How to Install an Adjustable Shelf System

Adjustable shelves are, in many ways, the perfect shelving system. The main supports, called standards, mount to the wall studs, and the individual shelf supports—usually metal brackets—lock securely into the standards. When installed properly, there's no worrying about supports coming loose or even positioning the shelves in the wrong positions, since the shelves are, of course, adjustable and can be rearranged whenever you want. Adjustable systems are also expandable, as you can simply add more standards and shelves to either side of the existing shelves—or even above or below them.

Adjustable shelving.
credit: Knape & Vogt/Home Depot
Adjustabe shelving systems are sturdy and offer great flexibiity.

Adjustable Shelving Basics

The trick to a successful installation is getting the standards plumb (perfectly vertical) and also level with one another. All this takes is careful layout and marking with a level. Another critical step is making sure the standards are positioned over the centers of the wall studs, and this is made easy with a stud finder.

Walls are typically framed so the studs are spaced 16 inches apart. With many shelving systems, you can install standards on every stud or on every other stud. Supports for wood shelves should be no more than 32 inches apart, which means installing a vertical standard on every other wall stud. If you're using wire shelving, follow the manufacturer's recommendations for spacing the supports. For greater support for heavier loads, you can, of course, install a shelving standard on every wall stud, which will make them sturdier enough to hold almost any likely load.

Shelving system with brackets and standardards.
credit: Rubbermaid
Twin-track systems have tracks with a double-column of slots for brackets, and are designed to hold heavier loads.

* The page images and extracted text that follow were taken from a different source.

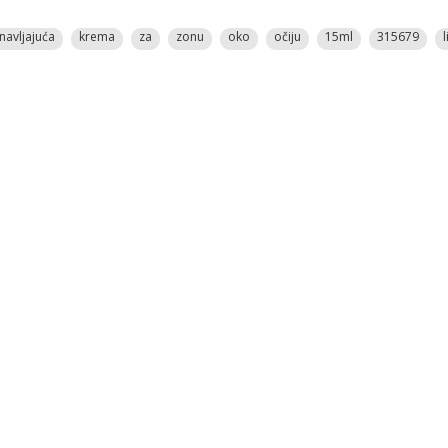
navljajuća
krema
za
zonu
oko
očiju
15ml
315679
l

Adjustable shelves come in two basic types: single-track and twin-track. Single-track is the conventional type; it features standards with a single column of slots that accept flat metal brackets. Each bracket has two hooks for locking into the standard. Twin-track systems are heavy-duty and have standards with two columns of slots made for wider brackets with four hooks each. In addition to greater strength, twin-track systems offer the option of screwing the brackets to the shelves to prevent the shelves from sliding. The basic installation steps are the same for both types of systems.

Things You'll Need

  • Adjustable shelving system

  • Stud finder

  • Pencil

  • Tape measure

  • 4-foot level

  • Drill-driver with screwdriver tip

  • 1/8-inch drill bit

How to Install Adjustable Shelving

Step 1 Mark the Stud Locations

Use a stud finder and a pencil to locate and mark the wall stud for each standard. Mark both side edges of each stud so you will be able to place the standard at the stud's center.

Stud finder in use.
credit: Studfindertool.com
A stud finder is the best way to locate studs for anchoring wall standards.

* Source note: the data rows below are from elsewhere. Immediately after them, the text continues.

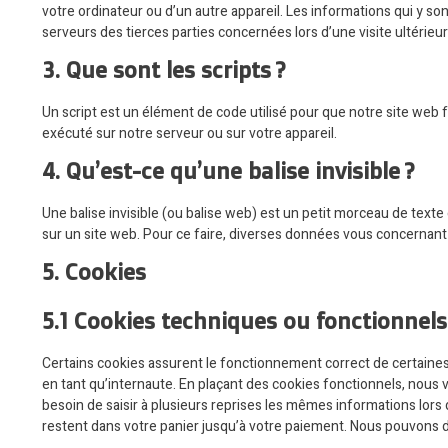
votre ordinateur ou d’un autre appareil. Les informations qui y 
serveurs des tierces parties concernées lors d’une visite ultérieur
3. Que sont les scripts ?
Un script est un élément de code utilisé pour que notre site web
exécuté sur notre serveur ou sur votre appareil.
4. Qu’est-ce qu’une balise invisible ?
Une balise invisible (ou balise web) est un petit morceau de texte o
sur un site web. Pour ce faire, diverses données vous concernant s
5. Cookies
5.1 Cookies techniques ou fonctionnels
Certains cookies assurent le fonctionnement correct de certaines
en tant qu’internaute. En plaçant des cookies fonctionnels, nous vo
besoin de saisir à plusieurs reprises les mêmes informations lors 
restent dans votre panier jusqu’à votre paiement. Nous pouvons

Step 2 Position the First Standard

Starting with one of the outside standards, measure up from the floor and mark the desired height for the top of the shelf standard, marking at the center of one of the wall studs. Position the first standard so it is centered over the stud and its top end is on the height mark. Use a 4-foot level to make sure the standard is plumb (perfectly vertical). Insert the pencil tip into the top screw hole of the standard to mark the screw hole location onto the wall. Set the standard aside.

Step 3 Install the First Standard

Drill a pilot hole at the screw mark, using a drill-driver and 1/8-inch bit. Position the first standard on the wall and fasten it to the stud with one of the provided screws. Some standards are designed with a top and bottom end; if so, make sure you are installing the standard right-side-up.

Use the level to plumb the standard, then fasten it near its bottom end with another screw. Install a screw through each of the remaining screw holes in the standard. If the screws are difficult to drive all the way, drill pilot holes through the screws holes in the standards.

Tips

Use long, coarse-thread wood screws if your shelving system didn't come with screws or if the provided screws seem too small for the job. Do not use drywall screws, which are relatively weak and are not designed to support a lot of weight.

Step 4 Install the Remaining Standards

Using the level placed over the top of the first standard, make a corresponding mark at the next stud location for the next standard, transferring the exact height of the first standard. Make a mark at the center of the stud.

Position the second standard over the stud's center so its top end is on the height mark. Install the second standard in the same fashion you did the first, beginning by fastening at the top, then plumbing the standard and fastening at the bottom before adding the rest of the screws. Install the remaining standards using the same techniques.

Step 5 Attach the Brackets

Clip the brackets into the standard at the desired heights. To ensure the brackets for each shelf are level with one another, count the number of slots—down from the top or up from the bottom of the standards—for each bracket location. Make sure each bracket is fully seated in the standard slots.

Step 6 Install the Shelves

Set the shelves onto the brackets so they are centered side to side, or in the position you desire. You can align the shelves perfectly by plumbing across their ends with the level.

If you have twin-track shelving, you can fasten the shelves to the brackets, if desired, by driving a small screw up through the hole near the tapered end of each bracket and into the bottom of the shelf. Check the length of the screw to be sure it won't poke through the top surface of the shelf.